Bundeswehr-Institut: Comeback der Wehrpflicht geht nicht über Nacht
Der Staatsrechtler Christian Richter vom Bundeswehr-Forschungsinstitut German Institute for Defence and Strategic Studies (GIDS) hält eine Wiedereinführung der Wehrpflicht noch in diesem Jahr nur teilweise für machbar. Richter sagte MDR AKTUELL, die Wiedereinsetzung der Wehrpflicht könne nicht über Nacht erfolgen. Schweden etwa habe dafür fast ein Jahr gebraucht. Richter meint: "Eine gewisse Anzahl, ich nenne jetzt mal 10.000 bis 20.000, die können sicherlich auch jetzt schon einberufen werden, dafür haben wir auch die Kasernen und die Infrastruktur. Geht man aber höher, auf höhere Zahlen, dann wird es sicherlich zusätzliche Kasernengebäude und auch entsprechende Musterungsprozesse und Musterungsbehörden wieder erfordern."

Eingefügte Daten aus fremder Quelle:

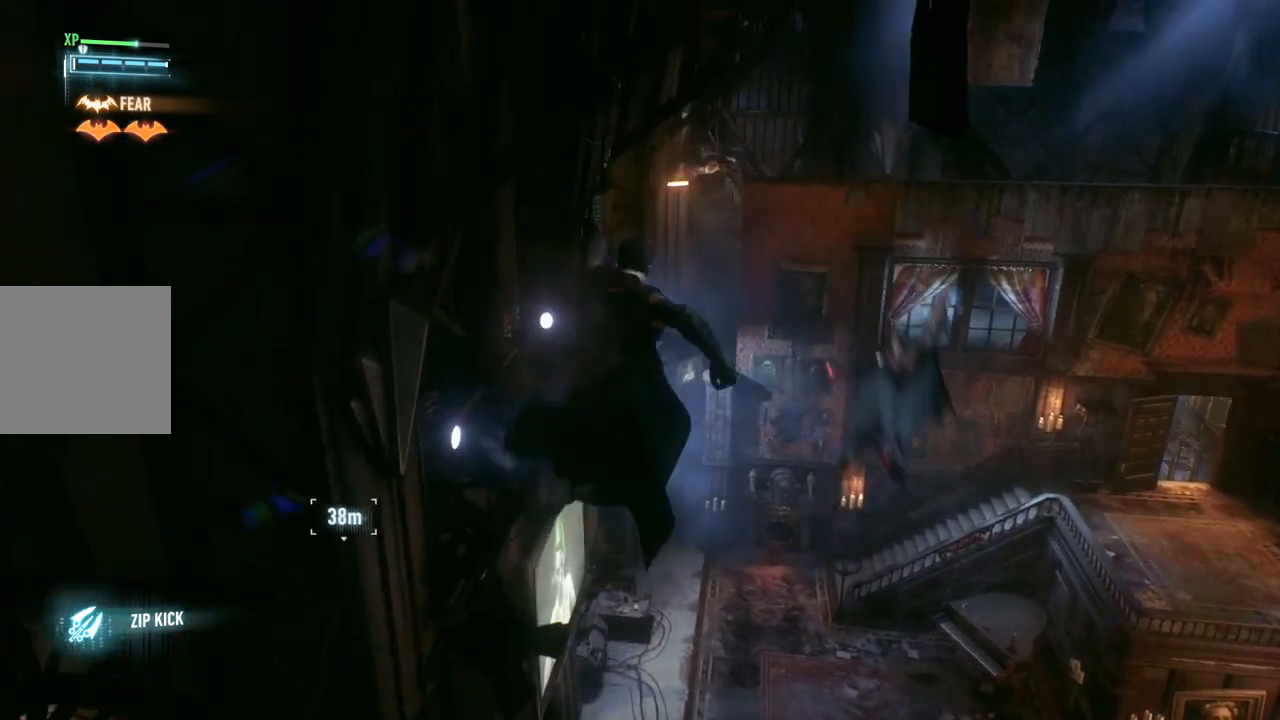
{"buttons": [], "left_stick": "up", "right_stick": "right", "events": [[133, "R1", "down"], [233, "R1", "up"], [367, "R1", "down"], [400, "right_stick", "right"], [467, "R1", "up"]]}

Richter betonte, es sei aber wichtig, die Entscheidung über eine Wiedereinsetzung der Wehrpflicht so bald wie möglich zu treffen. Deutschland und Europa müssten ihre Verteidigungsfähigkeit selbst in die Hand nehmen. Dazu gehöre neben Material und Waffen auch Personal. Darum müsse man sich jetzt kümmern.
Die Wehrpflicht auch auf Frauen zu erweitern, sieht Richter problematisch: "Das ist derzeit mit unserer Verfassung nicht machbar." Um auch Frauen einzuberufen, müsse das Grundgesetz geändert werden. Dafür fehle derzeit die nötige Zweidrittel-Mehrheit.
Ablehnende Haltung im Verteidigungsministerium
Verteidigungsminister Pistorius lehnte Unionsforderungen nach einer schnellen Wiedereinführung der Wehrpflicht ab. Die Bundeswehr habe gar keine Kasernen, um alle Wehrpflichtigen eines Jahrganges tatsächlich einziehen zu können, sagte der SPD-Politiker in den ARD-"Tagesthemen". Wichtiger sei, denjenigen eine Perspektive zu geben, die zur Bundeswehr wollten und diese Menschen zu erfassen. "Ein Schnellschuss à la 'Wir führen die Wehrpflicht, wie wir sie früher kannten, wieder ein', ist nicht wirklich hilfreich", sagte Pistorius.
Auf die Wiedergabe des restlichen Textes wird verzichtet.